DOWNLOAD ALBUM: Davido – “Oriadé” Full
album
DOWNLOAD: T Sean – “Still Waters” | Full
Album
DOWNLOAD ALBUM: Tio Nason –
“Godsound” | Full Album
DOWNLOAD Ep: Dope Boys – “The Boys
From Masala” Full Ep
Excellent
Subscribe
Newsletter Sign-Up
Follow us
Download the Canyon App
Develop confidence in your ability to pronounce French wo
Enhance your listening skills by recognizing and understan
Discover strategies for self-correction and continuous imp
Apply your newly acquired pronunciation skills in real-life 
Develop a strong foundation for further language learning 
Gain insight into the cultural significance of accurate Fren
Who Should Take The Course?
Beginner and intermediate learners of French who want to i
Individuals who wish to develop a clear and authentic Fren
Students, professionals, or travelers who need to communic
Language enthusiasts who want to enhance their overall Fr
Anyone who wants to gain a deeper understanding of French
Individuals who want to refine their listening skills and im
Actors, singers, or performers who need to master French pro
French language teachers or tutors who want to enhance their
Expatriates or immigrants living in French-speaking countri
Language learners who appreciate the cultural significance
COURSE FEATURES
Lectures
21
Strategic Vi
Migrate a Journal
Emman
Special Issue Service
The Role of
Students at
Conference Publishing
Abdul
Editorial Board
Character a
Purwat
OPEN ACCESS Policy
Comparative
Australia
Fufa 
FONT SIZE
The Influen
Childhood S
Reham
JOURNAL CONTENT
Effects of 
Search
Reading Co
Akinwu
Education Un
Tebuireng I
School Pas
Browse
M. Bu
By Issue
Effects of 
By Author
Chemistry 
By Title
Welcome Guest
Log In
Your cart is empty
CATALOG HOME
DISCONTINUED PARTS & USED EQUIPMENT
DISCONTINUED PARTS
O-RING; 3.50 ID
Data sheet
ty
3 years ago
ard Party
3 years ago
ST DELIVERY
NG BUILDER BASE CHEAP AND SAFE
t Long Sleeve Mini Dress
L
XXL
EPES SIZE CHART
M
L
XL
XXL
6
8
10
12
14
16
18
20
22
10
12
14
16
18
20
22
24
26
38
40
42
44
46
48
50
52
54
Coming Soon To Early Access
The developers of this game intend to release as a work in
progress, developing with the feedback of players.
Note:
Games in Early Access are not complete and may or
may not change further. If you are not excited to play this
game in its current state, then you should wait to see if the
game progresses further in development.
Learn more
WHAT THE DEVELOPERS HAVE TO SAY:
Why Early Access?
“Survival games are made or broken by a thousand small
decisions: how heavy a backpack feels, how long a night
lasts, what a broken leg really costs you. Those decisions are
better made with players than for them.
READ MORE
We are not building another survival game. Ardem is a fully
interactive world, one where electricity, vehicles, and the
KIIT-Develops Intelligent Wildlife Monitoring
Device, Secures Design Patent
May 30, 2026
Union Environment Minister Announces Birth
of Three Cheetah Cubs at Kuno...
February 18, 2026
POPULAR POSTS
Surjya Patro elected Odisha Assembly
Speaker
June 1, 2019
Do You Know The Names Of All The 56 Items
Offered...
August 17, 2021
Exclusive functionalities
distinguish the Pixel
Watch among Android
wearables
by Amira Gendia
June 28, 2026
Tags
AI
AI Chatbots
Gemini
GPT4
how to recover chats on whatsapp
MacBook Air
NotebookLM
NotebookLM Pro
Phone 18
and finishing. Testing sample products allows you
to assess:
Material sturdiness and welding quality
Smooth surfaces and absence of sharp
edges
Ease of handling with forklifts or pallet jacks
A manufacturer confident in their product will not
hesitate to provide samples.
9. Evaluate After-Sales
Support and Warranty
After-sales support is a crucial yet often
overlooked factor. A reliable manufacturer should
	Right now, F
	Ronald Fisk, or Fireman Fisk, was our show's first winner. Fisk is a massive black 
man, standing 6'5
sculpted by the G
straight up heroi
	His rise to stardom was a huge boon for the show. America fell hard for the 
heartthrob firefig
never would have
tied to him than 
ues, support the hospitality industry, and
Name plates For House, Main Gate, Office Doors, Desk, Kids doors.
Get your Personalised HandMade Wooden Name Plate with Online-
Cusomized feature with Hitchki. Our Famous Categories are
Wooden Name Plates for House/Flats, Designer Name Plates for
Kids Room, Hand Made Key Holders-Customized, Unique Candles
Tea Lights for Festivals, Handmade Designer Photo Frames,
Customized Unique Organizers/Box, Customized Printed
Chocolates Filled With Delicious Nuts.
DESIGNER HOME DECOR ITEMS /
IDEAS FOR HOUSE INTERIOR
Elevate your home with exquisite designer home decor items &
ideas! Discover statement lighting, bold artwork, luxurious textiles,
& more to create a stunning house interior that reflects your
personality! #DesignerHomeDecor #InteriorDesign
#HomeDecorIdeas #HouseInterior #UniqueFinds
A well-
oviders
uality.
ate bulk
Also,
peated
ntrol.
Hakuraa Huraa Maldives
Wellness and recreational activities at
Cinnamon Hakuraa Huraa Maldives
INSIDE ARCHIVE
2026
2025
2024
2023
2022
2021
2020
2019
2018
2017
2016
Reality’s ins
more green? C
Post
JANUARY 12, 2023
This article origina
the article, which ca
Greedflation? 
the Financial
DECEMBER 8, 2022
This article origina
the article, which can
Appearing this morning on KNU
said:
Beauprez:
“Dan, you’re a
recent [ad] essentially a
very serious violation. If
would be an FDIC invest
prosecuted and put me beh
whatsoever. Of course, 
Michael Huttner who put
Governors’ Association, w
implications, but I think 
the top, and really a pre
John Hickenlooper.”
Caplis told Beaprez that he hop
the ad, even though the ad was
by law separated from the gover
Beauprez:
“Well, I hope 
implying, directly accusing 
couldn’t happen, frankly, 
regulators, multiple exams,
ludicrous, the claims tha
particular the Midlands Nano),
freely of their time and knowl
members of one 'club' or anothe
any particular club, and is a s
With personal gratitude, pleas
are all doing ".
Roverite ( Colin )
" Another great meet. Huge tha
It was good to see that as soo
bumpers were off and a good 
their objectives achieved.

★ ★ ★ ★ ★

EXERCISE BRIEF:
Pull out each line of the records that contains the word "players", and copy those lines in order.

ANSWER AREA:
progress, developing with the feedback of players.
better made with players than for them.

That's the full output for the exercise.